[Before-and-after object lists]
◇ ◇ ◇ ◇ ◇

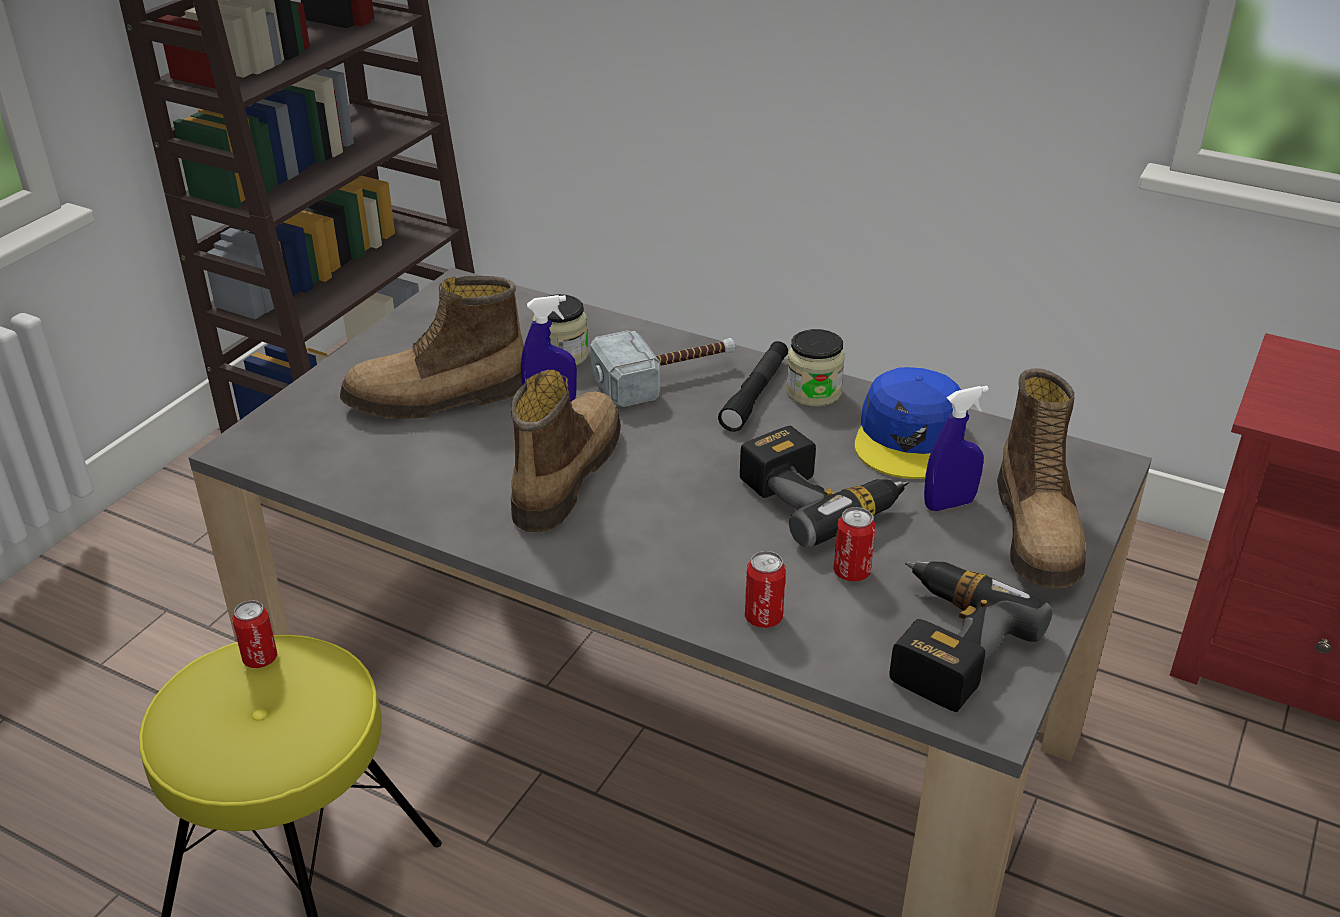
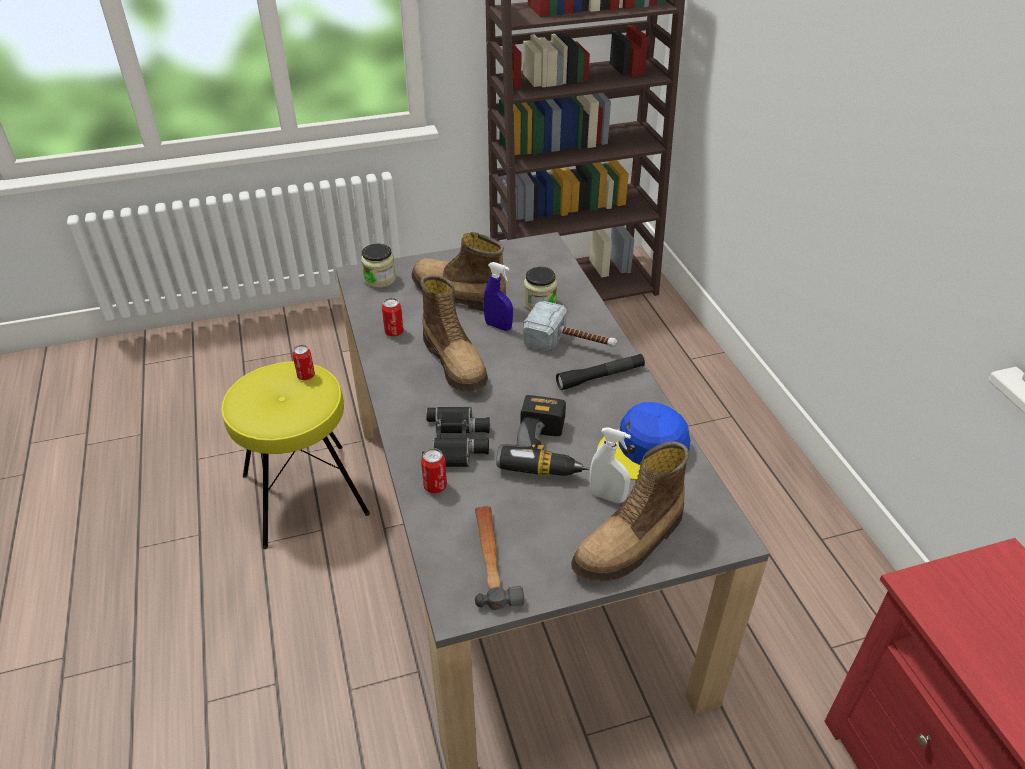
camera: 45 degrees right, 5 degrees up
boot [511,370,621,532] -> boot turned 90 degrees clockwise [420,274,488,392]
jar [786,329,845,407] -> jar moved to [361,244,396,288]
can [834,507,876,582] -> can moved to [382,298,404,337]
power drill [890,561,1053,712] -> hammer [475,506,524,610]
blue spray bottle [924,386,989,511] -> white spray bottle [590,427,631,503]
none -> black binoculars [421,407,490,467]

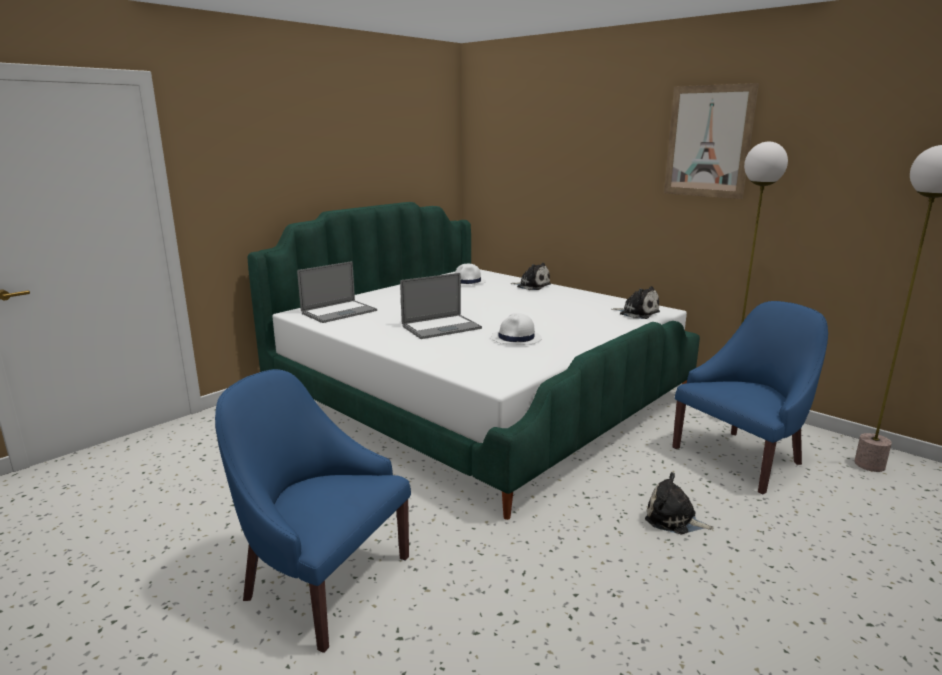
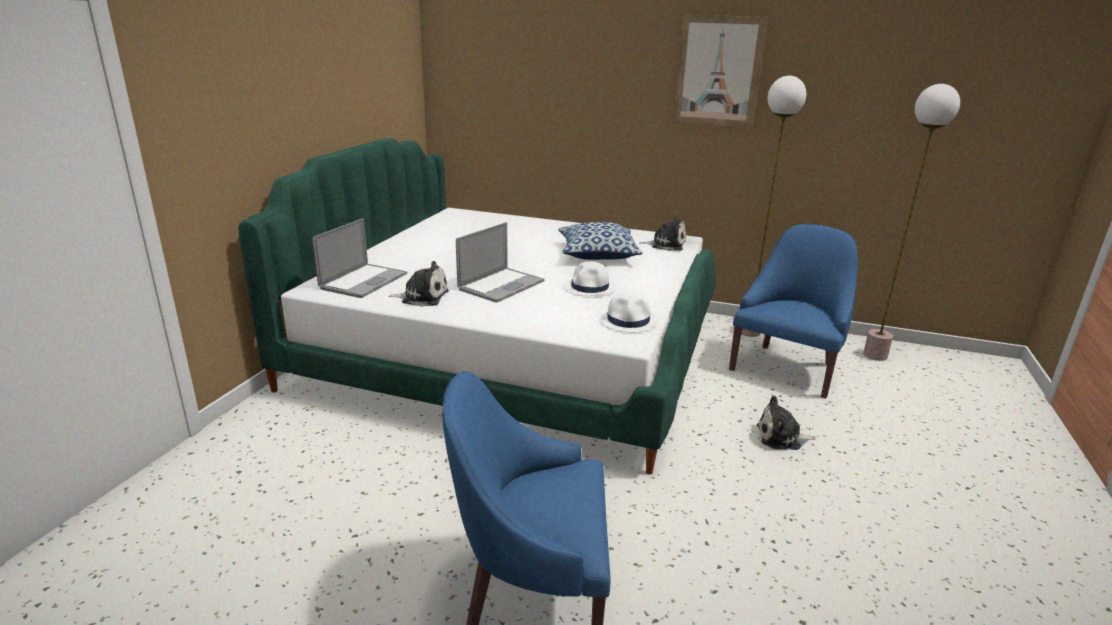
camera: 25 degrees left, 5 degrees up
white hat [455,264,486,286] -> white hat moved to [599,291,658,332]
plush toy [511,263,551,290] -> plush toy moved to [389,261,449,307]
none -> pillow [558,222,642,260]

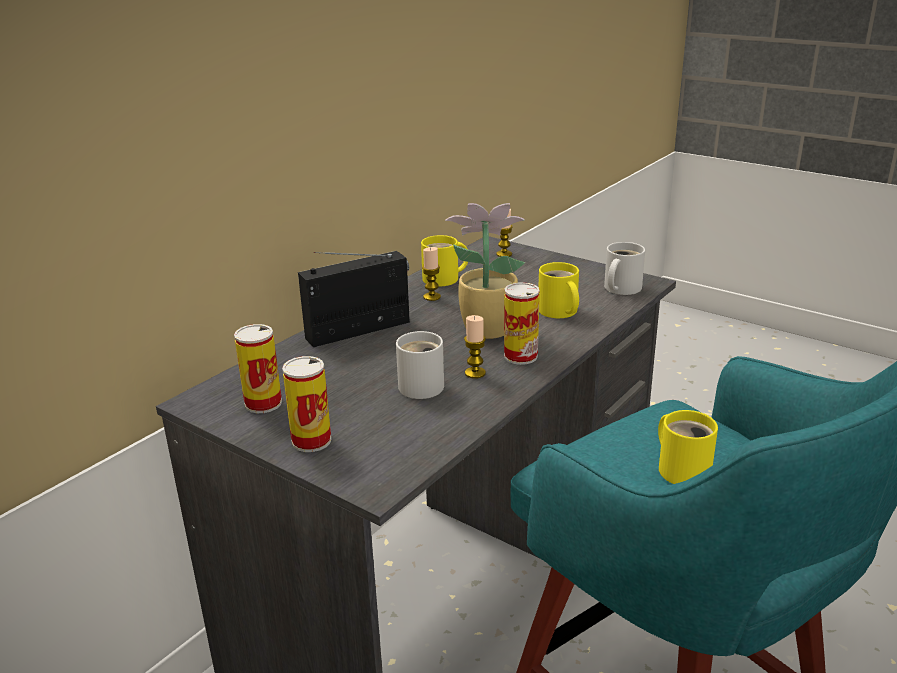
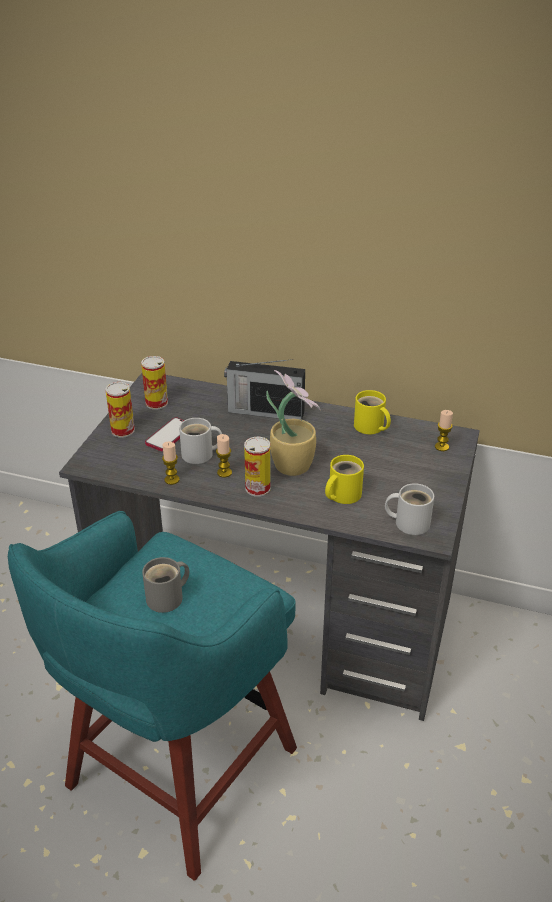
camera: 70 degrees right, 10 degrees up
radio [298,251,410,347] -> radio turned 150 degrees clockwise [224,359,305,420]
candle [422,247,441,301] -> candle moved to [162,442,179,485]
yellow mug [658,410,718,484] -> grey mug [142,557,189,613]
none -> phone [145,417,185,452]

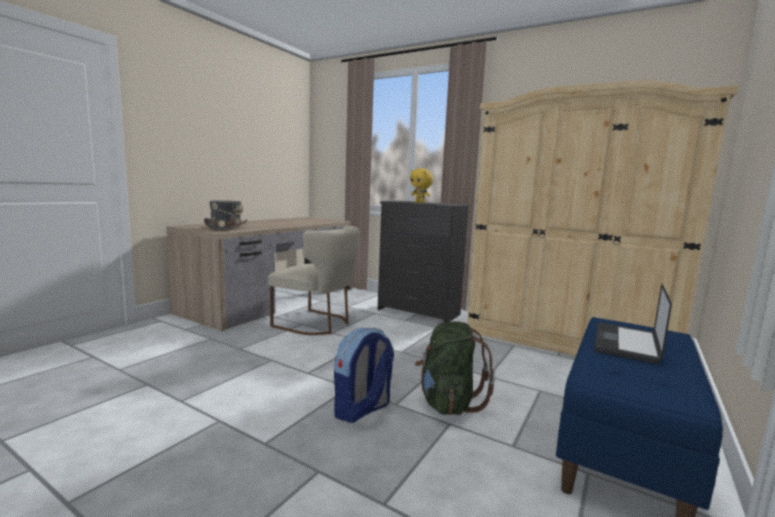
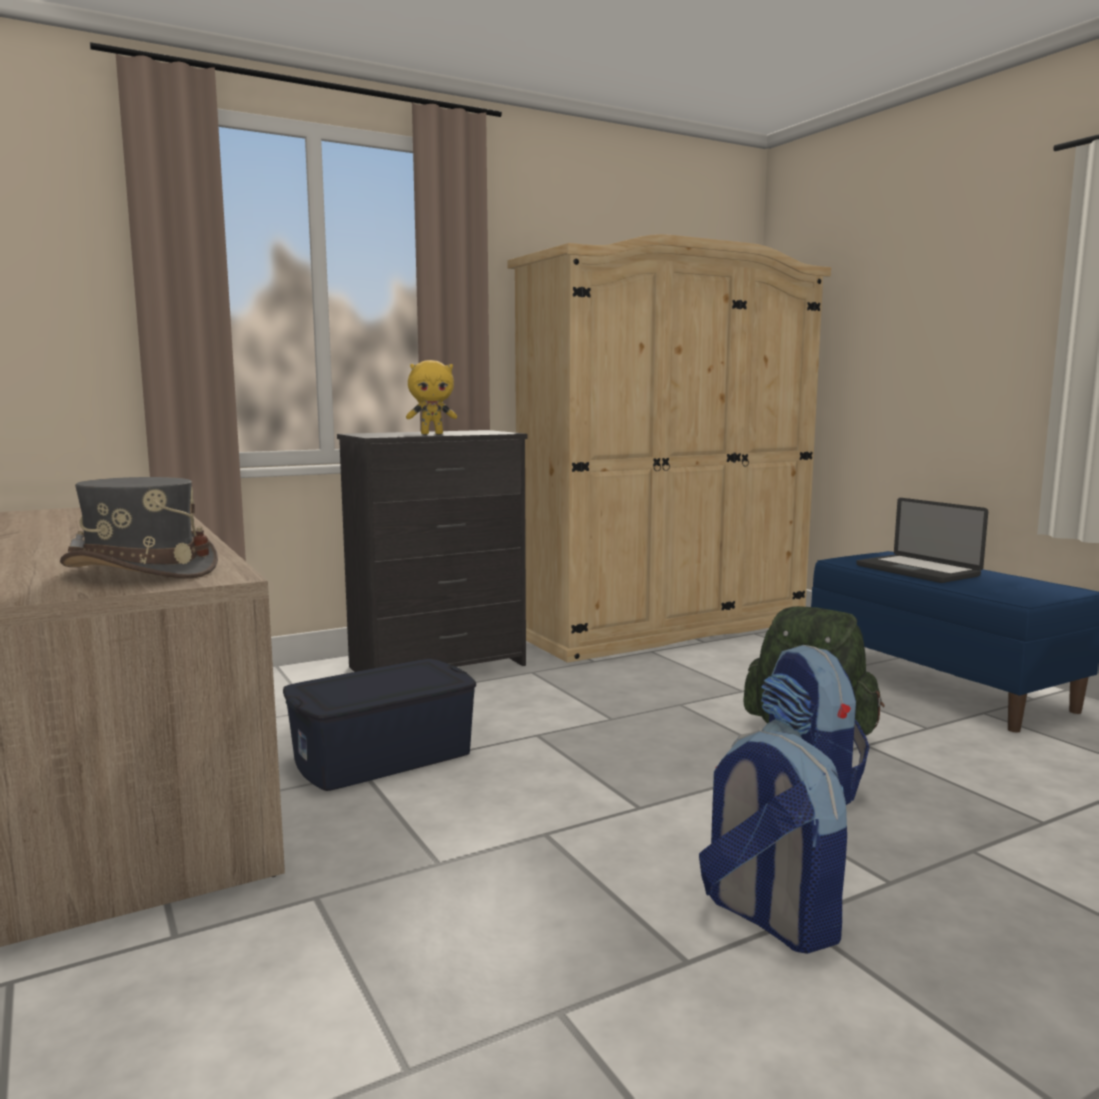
camera: 60 degrees left, 0 degrees up
beige chair [268,226,360,335] -> blue storage box [283,659,476,791]
none -> backpack [699,730,847,954]

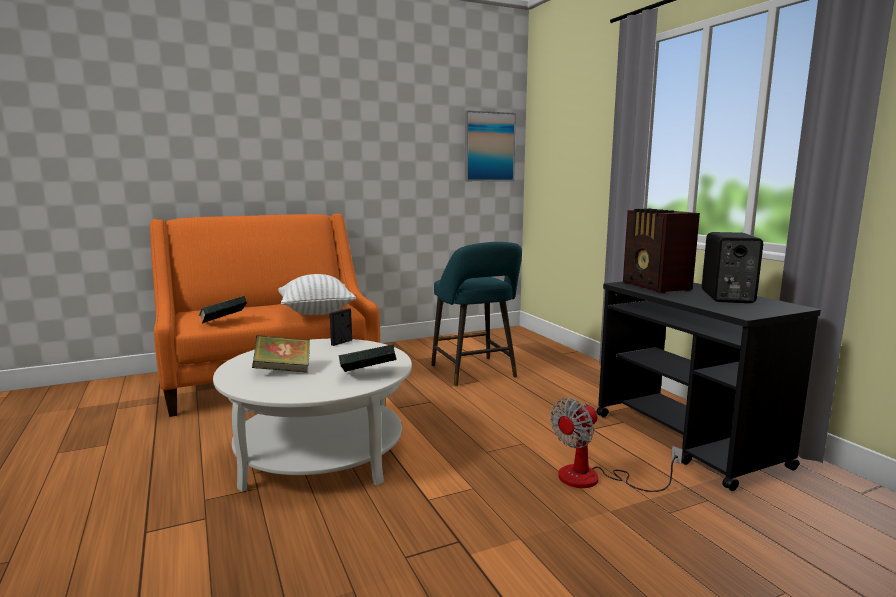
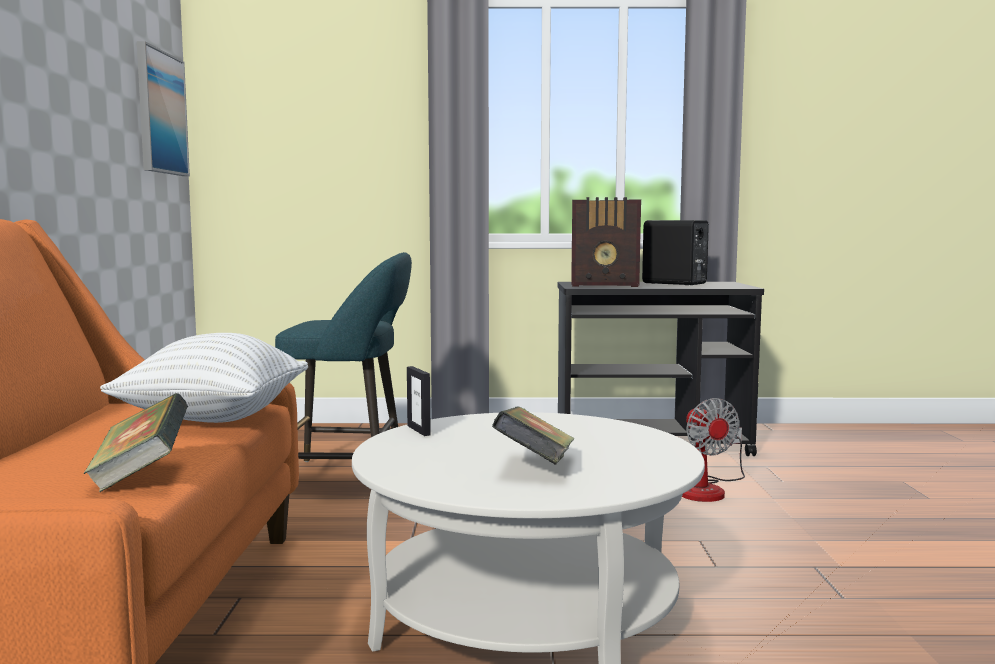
camera: 65 degrees left, 5 degrees down
book [338,344,396,372] -> none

◇ ◇ ◇ ◇ ◇

> [What is required]: Starting at the line containing "boot [511,370,621,532] ->" and finishing at the line containing "camera: 25 degrees left, 5 degrees up", return those lines exactly as they appear above, without the pictures.

> [Solution for this exercise]:
boot [511,370,621,532] -> boot turned 90 degrees clockwise [420,274,488,392]
jar [786,329,845,407] -> jar moved to [361,244,396,288]
can [834,507,876,582] -> can moved to [382,298,404,337]
power drill [890,561,1053,712] -> hammer [475,506,524,610]
blue spray bottle [924,386,989,511] -> white spray bottle [590,427,631,503]
none -> black binoculars [421,407,490,467]

camera: 25 degrees left, 5 degrees up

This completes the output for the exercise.